- **Task to carry out**: Send back the records exactly as written, with no images.

START Listed records

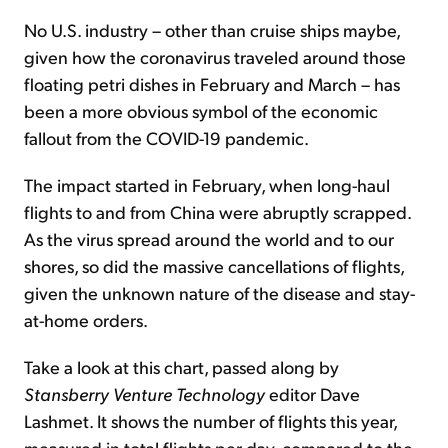
No U.S. industry – other than cruise ships maybe,
given how the coronavirus traveled around those
floating petri dishes in February and March – has
been a more obvious symbol of the economic
fallout from the COVID-19 pandemic.
The impact started in February, when long-haul
flights to and from China were abruptly scrapped.
As the virus spread around the world and to our
shores, so did the massive cancellations of flights,
given the unknown nature of the disease and stay-
at-home orders.
Take a look at this chart, passed along by
Stansberry Venture Technology
editor Dave
Lashmet. It shows the number of flights this year,
measured in total flights per day, compared to the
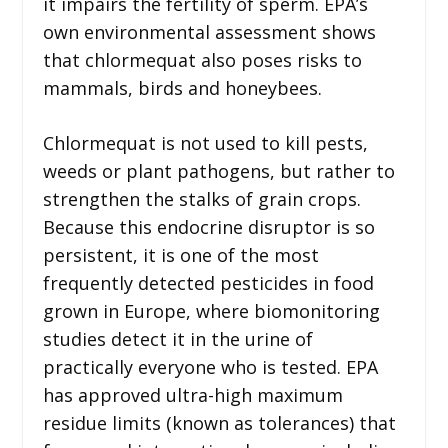
it impairs the fertility of sperm. EPA’s
own environmental assessment shows
that chlormequat also poses risks to
mammals, birds and honeybees.
Chlormequat is not used to kill pests,
weeds or plant pathogens, but rather to
strengthen the stalks of grain crops.
Because this endocrine disruptor is so
persistent, it is one of the most
frequently detected pesticides in food
grown in Europe, where biomonitoring
studies detect it in the urine of
practically everyone who is tested. EPA
has approved ultra-high maximum
residue limits (known as tolerances) that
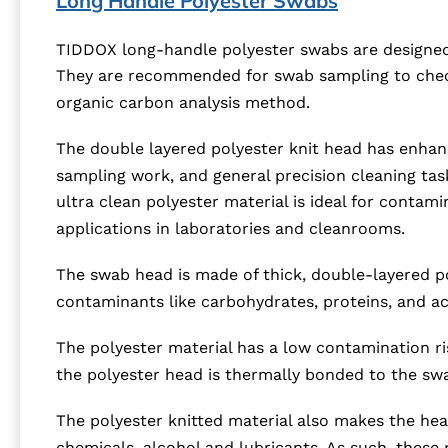
Long Handle Polyester Swabs
TIDDOX long-handle polyester swabs are designed f
They are recommended for swab sampling to check 
organic carbon analysis method.
The double layered polyester knit head has enhance
sampling work, and general precision cleaning tas
ultra clean polyester material is ideal for contami
applications in laboratories and cleanrooms.
The swab head is made of thick, double-layered pol
contaminants like carbohydrates, proteins, and ac
The polyester material has a low contamination ris
the polyester head is thermally bonded to the swa
The polyester knitted material also makes the hea
chemicals, alcohol and lubricants. As such, these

END Listed records

- **Response**:
No U.S. industry – other than cruise ships maybe,
given how the coronavirus traveled around those
floating petri dishes in February and March – has
been a more obvious symbol of the economic
fallout from the COVID-19 pandemic.
The impact started in February, when long-haul
flights to and from China were abruptly scrapped.
As the virus spread around the world and to our
shores, so did the massive cancellations of flights,
given the unknown nature of the disease and stay-
at-home orders.
Take a look at this chart, passed along by
Stansberry Venture Technology
editor Dave
Lashmet. It shows the number of flights this year,
measured in total flights per day, compared to the
it impairs the fertility of sperm. EPA’s
own environmental assessment shows
that chlormequat also poses risks to
mammals, birds and honeybees.
Chlormequat is not used to kill pests,
weeds or plant pathogens, but rather to
strengthen the stalks of grain crops.
Because this endocrine disruptor is so
persistent, it is one of the most
frequently detected pesticides in food
grown in Europe, where biomonitoring
studies detect it in the urine of
practically everyone who is tested. EPA
has approved ultra-high maximum
residue limits (known as tolerances) that
Long Handle Polyester Swabs
TIDDOX long-handle polyester swabs are designed f
They are recommended for swab sampling to check 
organic carbon analysis method.
The double layered polyester knit head has enhance
sampling work, and general precision cleaning tas
ultra clean polyester material is ideal for contami
applications in laboratories and cleanrooms.
The swab head is made of thick, double-layered pol
contaminants like carbohydrates, proteins, and ac
The polyester material has a low contamination ris
the polyester head is thermally bonded to the swa
The polyester knitted material also makes the hea
chemicals, alcohol and lubricants. As such, these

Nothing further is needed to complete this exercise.